▶ [EXCERPTED PASSAGE]
Bypassing cursors in postgres_fdw to enable parallel plans

public inbox for [email protected]  
help / color / mirror / Atom feed

From: Rafia Sabih <[email protected]>
To: PostgreSQL Hackers <[email protected]>
Cc: Robert Haas <[email protected]>
Subject: Bypassing cursors in postgres_fdw to enable parallel plans
Date: Mon, 6 Jan 2025 09:52:10 +0100
Message-ID: <CA+FpmFcmO5ctjYgQxSomJC=mCugqPo+51Le2wdxX0kWxjvBBig@mail.gmail.com> (raw)

Hello hackers,

At present, in postgres_fdw, if a query which is using a parallel plan is
fired from the remote end fails to use the parallel plan locally because of
the presence of CURSORS. Consider the following example,
Local server,
Table:
create table t ( i int, j int, k text);
insert into t values(generate_series(1,10000), generate_series(1, 10000),
'check_this_out');
Query
select * from t where i > 1000;
Query plan
Gather  (cost=0.00..116.08 rows=9000 width=23)
 Workers Planned: 2
 ->  Parallel Seq Scan on t  (cost=0.00..116.08 rows=3750 width=23)
       Filter: (i > 1000)

Foreign server
create extension postgres_fdw;
CREATE SERVER foreign_server FOREIGN DATA WRAPPER postgres_fdw OPTIONS
(host '127.0.0.1', port '5432', dbname 'postgres');
CREATE USER MAPPING FOR user1 SERVER foreign_server OPTIONS (user 'user1');
Table
CREATE FOREIGN TABLE foreign_table ( i int, j int, k text ) SERVER
foreign_server OPTIONS (schema_name 'public', table_name 't');
Query
select * from t where i > 1000;
Query plan at the local server
Seq Scan on t  (cost=0.00..189.00 rows=9000 width=23)

▶ [LISTING]
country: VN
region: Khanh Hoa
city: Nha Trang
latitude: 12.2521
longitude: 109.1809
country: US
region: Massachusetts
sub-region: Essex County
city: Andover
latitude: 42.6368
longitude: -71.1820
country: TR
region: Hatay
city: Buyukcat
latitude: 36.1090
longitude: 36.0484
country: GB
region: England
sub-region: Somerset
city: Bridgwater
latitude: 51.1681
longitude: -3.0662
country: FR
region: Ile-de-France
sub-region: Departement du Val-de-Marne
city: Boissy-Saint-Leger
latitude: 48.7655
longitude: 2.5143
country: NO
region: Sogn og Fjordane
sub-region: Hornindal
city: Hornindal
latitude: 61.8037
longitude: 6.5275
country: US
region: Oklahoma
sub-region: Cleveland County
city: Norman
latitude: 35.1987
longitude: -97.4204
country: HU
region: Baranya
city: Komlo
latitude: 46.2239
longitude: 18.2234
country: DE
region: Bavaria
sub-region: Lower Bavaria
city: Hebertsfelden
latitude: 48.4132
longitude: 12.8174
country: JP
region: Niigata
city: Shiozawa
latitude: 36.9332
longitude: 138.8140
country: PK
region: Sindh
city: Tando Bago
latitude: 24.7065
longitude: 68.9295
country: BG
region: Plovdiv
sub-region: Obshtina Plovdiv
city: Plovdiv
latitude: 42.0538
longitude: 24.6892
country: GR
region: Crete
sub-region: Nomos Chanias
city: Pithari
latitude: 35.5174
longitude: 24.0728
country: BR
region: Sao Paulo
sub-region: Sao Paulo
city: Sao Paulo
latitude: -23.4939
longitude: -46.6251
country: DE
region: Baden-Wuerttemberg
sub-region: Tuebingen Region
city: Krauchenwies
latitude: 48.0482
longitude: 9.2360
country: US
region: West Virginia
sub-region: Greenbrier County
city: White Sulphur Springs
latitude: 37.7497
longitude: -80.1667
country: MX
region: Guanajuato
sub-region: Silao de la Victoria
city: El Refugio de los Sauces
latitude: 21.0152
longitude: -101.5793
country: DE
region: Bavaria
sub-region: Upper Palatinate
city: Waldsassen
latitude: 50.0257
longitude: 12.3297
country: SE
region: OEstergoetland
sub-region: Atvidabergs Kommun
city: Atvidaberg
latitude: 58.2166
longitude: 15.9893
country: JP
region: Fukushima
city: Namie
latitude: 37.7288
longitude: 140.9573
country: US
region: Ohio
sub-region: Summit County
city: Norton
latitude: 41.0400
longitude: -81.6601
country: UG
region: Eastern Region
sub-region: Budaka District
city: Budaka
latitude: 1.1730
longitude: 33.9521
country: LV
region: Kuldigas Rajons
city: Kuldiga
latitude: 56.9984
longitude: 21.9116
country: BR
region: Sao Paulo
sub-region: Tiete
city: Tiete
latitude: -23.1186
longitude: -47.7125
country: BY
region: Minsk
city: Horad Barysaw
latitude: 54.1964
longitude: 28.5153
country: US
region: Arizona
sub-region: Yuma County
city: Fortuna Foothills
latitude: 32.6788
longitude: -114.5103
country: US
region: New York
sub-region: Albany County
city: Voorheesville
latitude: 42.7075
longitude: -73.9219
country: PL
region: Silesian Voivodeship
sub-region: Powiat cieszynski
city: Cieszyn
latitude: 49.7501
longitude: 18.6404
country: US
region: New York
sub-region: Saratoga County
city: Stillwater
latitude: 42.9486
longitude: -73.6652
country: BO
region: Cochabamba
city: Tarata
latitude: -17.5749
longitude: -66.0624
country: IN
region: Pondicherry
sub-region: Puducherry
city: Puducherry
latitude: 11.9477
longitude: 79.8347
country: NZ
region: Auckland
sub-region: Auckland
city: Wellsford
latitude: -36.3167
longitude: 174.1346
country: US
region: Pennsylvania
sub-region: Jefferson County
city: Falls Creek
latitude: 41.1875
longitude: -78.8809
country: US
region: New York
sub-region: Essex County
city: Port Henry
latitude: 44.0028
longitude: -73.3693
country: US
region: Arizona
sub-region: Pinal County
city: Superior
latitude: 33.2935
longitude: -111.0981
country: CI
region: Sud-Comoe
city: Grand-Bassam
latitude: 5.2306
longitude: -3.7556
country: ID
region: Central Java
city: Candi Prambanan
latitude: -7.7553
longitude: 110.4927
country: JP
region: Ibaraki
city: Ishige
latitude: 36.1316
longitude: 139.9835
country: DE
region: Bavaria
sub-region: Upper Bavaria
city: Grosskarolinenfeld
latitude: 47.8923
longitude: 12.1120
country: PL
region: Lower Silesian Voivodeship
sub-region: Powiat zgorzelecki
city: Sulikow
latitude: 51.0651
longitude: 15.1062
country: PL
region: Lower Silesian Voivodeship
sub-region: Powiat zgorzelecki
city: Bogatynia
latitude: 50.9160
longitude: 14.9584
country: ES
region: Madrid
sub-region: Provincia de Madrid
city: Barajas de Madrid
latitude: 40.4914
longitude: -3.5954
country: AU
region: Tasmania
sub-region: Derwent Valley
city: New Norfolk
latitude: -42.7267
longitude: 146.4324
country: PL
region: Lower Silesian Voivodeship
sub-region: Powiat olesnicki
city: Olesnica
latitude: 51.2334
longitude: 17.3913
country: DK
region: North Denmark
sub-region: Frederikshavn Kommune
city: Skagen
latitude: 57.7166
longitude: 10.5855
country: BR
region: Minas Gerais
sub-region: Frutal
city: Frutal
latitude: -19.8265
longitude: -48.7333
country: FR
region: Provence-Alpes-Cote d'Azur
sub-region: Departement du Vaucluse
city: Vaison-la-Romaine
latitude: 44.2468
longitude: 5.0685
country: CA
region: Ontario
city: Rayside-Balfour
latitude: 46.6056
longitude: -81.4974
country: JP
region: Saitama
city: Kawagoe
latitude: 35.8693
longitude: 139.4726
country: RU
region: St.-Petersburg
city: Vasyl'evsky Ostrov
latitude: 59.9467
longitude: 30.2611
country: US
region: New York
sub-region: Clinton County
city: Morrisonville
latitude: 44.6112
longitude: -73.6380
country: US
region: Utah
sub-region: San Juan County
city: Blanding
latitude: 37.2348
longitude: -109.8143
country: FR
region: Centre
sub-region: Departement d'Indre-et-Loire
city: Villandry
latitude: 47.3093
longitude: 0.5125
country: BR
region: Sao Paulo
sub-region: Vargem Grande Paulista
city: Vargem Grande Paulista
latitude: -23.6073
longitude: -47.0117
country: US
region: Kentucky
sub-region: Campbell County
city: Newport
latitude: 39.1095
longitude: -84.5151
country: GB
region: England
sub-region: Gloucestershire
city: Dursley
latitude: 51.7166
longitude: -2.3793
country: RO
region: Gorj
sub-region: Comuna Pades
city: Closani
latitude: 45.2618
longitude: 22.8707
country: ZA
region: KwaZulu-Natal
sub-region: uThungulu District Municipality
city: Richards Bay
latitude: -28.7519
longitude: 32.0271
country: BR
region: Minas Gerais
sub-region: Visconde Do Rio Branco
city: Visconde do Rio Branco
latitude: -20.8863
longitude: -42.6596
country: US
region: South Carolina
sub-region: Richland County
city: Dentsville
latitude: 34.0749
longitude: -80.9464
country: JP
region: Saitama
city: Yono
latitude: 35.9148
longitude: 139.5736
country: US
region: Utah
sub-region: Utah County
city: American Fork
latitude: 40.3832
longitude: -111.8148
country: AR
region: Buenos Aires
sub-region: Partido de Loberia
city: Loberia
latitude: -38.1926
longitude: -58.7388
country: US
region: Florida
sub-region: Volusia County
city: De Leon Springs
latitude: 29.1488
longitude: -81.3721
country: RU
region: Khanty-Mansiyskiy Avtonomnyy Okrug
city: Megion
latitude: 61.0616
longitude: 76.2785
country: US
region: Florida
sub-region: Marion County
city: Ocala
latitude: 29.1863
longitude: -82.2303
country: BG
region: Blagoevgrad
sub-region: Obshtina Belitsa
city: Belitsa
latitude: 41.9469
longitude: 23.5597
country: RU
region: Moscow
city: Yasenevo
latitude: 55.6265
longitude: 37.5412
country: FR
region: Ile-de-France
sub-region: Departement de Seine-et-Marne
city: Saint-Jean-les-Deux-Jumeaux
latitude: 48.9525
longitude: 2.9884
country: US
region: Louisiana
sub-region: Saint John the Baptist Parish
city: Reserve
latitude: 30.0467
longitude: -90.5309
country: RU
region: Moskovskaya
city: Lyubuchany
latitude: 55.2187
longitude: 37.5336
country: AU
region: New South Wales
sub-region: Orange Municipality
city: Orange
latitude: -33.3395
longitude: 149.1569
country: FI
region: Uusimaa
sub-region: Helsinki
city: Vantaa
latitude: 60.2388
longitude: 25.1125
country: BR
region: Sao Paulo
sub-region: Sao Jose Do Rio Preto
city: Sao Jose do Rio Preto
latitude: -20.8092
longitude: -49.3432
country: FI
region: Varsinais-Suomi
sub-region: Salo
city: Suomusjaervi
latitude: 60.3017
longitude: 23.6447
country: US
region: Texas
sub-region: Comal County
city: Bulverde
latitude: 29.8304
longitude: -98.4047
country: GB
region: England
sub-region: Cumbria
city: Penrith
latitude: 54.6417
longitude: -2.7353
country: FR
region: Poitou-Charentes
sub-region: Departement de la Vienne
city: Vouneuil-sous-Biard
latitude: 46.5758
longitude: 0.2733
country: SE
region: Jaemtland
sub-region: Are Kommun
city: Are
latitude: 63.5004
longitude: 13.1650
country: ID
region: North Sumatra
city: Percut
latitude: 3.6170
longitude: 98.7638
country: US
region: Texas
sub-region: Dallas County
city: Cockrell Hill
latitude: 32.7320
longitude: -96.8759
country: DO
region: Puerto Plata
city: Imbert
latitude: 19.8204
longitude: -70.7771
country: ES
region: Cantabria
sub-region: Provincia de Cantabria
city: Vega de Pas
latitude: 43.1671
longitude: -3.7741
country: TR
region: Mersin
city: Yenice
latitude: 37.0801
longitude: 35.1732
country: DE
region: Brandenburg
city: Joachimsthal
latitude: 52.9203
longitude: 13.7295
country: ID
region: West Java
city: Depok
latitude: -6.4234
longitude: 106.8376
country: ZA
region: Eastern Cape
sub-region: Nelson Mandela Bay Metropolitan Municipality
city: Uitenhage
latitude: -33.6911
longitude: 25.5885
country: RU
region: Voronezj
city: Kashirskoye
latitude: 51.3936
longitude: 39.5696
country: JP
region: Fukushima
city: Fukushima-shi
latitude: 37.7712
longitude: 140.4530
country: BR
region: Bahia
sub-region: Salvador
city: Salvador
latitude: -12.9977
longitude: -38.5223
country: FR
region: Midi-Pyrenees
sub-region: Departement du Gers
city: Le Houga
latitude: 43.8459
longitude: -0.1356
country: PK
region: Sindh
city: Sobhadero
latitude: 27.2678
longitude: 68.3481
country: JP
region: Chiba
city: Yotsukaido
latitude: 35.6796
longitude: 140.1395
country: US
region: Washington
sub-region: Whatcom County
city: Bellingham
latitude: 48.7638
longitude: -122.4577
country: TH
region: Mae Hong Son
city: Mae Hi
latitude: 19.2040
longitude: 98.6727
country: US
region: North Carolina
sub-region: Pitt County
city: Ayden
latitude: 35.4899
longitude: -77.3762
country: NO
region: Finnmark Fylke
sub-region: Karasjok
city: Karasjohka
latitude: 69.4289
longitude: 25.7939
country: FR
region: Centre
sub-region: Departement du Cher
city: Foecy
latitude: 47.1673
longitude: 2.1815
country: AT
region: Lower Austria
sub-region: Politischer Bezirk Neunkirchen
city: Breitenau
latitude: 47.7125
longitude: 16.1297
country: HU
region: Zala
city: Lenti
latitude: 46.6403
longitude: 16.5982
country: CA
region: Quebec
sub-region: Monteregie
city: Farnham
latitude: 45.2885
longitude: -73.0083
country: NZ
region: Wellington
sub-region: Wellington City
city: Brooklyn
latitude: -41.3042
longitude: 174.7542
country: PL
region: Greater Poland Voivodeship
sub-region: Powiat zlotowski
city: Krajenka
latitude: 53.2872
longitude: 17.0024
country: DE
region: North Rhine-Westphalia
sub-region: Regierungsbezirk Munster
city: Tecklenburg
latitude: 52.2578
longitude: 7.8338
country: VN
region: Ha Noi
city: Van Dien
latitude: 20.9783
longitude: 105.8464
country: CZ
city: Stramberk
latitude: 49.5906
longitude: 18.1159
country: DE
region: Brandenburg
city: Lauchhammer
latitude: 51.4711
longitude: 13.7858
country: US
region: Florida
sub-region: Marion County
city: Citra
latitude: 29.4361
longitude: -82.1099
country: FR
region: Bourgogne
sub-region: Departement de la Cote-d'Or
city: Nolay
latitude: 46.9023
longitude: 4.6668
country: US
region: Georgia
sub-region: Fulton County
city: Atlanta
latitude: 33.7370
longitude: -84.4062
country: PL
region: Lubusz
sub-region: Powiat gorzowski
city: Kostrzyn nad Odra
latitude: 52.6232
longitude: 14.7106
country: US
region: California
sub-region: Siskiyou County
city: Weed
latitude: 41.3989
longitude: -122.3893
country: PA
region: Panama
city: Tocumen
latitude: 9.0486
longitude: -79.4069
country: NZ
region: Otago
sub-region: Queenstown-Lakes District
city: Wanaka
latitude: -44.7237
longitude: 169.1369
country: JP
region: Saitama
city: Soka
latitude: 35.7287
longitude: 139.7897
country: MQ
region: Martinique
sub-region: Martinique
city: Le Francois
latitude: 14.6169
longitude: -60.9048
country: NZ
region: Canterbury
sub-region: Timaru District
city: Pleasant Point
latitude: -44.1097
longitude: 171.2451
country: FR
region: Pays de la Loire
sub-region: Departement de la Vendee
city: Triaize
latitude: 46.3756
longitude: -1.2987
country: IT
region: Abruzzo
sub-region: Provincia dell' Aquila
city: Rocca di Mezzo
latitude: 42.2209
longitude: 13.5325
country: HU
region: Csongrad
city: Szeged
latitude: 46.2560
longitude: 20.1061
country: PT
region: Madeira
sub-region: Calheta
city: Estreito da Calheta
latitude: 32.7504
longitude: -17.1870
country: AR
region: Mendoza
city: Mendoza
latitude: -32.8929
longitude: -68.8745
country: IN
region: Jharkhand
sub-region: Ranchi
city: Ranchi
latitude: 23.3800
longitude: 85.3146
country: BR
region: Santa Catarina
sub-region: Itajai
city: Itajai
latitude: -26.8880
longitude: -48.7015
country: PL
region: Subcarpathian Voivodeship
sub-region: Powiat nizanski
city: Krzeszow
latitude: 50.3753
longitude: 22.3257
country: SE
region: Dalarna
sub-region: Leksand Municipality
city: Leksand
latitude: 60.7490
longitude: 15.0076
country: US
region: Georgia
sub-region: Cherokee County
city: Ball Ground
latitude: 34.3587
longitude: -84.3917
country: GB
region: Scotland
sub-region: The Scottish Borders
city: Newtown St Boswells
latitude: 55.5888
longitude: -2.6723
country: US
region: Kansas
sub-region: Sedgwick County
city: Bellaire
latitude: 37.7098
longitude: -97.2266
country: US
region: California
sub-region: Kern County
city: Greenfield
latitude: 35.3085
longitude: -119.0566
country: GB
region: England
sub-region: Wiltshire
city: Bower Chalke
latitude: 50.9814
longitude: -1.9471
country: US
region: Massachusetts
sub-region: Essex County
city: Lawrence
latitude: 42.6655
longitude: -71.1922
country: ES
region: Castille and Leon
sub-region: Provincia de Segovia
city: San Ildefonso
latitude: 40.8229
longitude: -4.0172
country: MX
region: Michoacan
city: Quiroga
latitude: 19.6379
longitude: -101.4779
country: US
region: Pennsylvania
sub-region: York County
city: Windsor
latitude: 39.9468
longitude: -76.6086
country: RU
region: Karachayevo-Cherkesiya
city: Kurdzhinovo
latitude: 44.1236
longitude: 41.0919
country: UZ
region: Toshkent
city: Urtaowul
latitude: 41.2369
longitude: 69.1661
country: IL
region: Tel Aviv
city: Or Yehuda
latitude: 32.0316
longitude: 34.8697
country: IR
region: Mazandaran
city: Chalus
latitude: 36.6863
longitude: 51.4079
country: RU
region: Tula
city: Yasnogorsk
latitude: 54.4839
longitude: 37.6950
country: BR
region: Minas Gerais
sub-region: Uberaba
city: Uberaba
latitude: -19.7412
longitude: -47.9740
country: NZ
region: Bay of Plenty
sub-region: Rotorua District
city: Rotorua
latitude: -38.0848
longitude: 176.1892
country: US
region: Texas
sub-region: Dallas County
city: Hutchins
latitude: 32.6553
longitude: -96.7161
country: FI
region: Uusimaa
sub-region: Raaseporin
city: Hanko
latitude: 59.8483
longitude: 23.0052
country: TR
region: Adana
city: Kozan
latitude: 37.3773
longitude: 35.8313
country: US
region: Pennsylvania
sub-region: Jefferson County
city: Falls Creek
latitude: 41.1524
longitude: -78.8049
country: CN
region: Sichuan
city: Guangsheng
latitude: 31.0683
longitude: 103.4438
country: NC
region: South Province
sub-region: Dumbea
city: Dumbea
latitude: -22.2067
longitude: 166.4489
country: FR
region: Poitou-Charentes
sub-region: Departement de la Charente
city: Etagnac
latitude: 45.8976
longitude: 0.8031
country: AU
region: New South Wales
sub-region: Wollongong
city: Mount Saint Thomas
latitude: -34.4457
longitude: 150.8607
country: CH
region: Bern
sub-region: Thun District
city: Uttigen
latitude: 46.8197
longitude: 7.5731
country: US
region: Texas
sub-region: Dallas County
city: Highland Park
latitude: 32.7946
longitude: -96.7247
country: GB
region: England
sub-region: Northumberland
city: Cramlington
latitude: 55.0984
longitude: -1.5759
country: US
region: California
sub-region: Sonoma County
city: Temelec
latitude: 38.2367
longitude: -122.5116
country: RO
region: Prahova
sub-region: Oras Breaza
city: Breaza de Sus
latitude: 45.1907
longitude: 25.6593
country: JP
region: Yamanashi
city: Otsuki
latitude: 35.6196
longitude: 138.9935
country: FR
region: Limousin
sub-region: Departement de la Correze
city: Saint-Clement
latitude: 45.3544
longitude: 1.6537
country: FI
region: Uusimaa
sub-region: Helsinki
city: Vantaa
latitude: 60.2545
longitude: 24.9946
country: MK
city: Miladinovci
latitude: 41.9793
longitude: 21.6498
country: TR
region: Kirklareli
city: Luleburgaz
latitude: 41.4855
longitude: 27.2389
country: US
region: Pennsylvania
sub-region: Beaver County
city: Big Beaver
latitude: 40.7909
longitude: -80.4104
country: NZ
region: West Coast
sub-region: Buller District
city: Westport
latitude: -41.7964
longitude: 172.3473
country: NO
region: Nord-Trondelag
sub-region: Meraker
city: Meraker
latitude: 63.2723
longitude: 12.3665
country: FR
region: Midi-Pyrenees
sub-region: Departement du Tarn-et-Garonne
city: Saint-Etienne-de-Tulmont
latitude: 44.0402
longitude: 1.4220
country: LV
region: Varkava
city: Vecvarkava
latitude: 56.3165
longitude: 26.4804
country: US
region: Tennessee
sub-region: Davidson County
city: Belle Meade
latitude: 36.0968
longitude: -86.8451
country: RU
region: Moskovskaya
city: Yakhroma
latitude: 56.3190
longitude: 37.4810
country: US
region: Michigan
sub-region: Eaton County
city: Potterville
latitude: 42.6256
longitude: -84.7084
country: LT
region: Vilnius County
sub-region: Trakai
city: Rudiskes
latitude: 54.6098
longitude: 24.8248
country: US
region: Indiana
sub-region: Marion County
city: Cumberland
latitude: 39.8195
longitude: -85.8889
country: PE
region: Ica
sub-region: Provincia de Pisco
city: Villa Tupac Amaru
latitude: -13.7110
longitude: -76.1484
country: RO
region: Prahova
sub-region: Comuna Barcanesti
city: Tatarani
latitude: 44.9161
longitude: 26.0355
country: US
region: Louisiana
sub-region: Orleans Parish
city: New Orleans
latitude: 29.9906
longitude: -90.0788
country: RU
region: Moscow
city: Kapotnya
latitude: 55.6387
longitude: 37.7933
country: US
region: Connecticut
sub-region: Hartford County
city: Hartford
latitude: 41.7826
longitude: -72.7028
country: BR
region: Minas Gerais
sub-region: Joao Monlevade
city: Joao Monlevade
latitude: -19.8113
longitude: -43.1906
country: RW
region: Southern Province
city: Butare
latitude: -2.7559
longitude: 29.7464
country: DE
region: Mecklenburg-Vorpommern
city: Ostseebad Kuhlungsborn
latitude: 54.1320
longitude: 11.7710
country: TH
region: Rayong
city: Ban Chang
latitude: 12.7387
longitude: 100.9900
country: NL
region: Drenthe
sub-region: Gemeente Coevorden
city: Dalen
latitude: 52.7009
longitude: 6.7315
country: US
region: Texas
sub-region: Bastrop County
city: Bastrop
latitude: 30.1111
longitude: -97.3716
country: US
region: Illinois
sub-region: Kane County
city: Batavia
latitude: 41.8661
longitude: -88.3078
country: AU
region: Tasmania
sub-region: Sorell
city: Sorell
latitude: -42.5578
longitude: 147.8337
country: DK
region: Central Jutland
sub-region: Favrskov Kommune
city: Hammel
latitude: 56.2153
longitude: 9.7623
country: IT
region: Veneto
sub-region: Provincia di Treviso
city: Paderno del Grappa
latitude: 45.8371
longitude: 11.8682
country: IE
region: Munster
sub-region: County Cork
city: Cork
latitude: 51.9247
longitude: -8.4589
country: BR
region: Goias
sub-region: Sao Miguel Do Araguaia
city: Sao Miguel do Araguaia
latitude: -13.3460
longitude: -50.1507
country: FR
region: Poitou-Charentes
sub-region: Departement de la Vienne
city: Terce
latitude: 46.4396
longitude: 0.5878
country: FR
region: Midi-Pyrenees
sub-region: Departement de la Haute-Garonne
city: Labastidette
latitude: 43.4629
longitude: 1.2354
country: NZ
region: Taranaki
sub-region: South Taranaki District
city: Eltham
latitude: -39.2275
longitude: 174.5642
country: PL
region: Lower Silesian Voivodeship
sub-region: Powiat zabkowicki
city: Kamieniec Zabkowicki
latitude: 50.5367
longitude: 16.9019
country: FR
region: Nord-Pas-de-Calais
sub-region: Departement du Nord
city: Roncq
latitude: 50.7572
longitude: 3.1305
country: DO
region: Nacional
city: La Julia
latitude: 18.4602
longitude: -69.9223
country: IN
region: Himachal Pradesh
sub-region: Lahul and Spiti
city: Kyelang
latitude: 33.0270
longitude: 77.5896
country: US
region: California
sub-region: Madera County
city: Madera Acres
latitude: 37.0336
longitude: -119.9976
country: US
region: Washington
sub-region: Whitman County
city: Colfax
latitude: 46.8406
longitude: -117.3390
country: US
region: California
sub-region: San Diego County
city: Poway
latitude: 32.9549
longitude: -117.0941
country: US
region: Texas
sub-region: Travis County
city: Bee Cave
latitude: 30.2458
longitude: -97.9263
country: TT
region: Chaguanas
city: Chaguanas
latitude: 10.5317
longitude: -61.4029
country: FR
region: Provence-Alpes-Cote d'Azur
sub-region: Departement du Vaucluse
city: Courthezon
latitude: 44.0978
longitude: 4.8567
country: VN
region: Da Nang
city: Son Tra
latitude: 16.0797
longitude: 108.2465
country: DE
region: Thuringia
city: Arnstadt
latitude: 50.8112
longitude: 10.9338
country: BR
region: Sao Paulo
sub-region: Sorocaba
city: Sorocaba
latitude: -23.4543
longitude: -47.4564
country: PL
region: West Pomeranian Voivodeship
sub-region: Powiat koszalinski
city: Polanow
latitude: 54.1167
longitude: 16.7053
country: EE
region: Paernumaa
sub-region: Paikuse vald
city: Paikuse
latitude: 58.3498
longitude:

▶ [EXERCISE TASKS]
a) According to the postgres_fdw message, what keeps a query fired from the remote end from using the parallel plan locally?
b) Write out everything from "Foreign server" down to "(cost=0.00..189.00 rows=9000 width=23)" in the postgres_fdw message, replacing "foreign_server" with "remote_server".

▶ [EXERCISE ANSWERS]
a) The presence of cursors.

b)
Foreign server
create extension postgres_fdw;
CREATE SERVER remote_server FOREIGN DATA WRAPPER postgres_fdw OPTIONS
(host '127.0.0.1', port '5432', dbname 'postgres');
CREATE USER MAPPING FOR user1 SERVER remote_server OPTIONS (user 'user1');
Table
CREATE FOREIGN TABLE foreign_table ( i int, j int, k text ) SERVER
remote_server OPTIONS (schema_name 'public', table_name 't');
Query
select * from t where i > 1000;
Query plan at the local server
Seq Scan on t  (cost=0.00..189.00 rows=9000 width=23)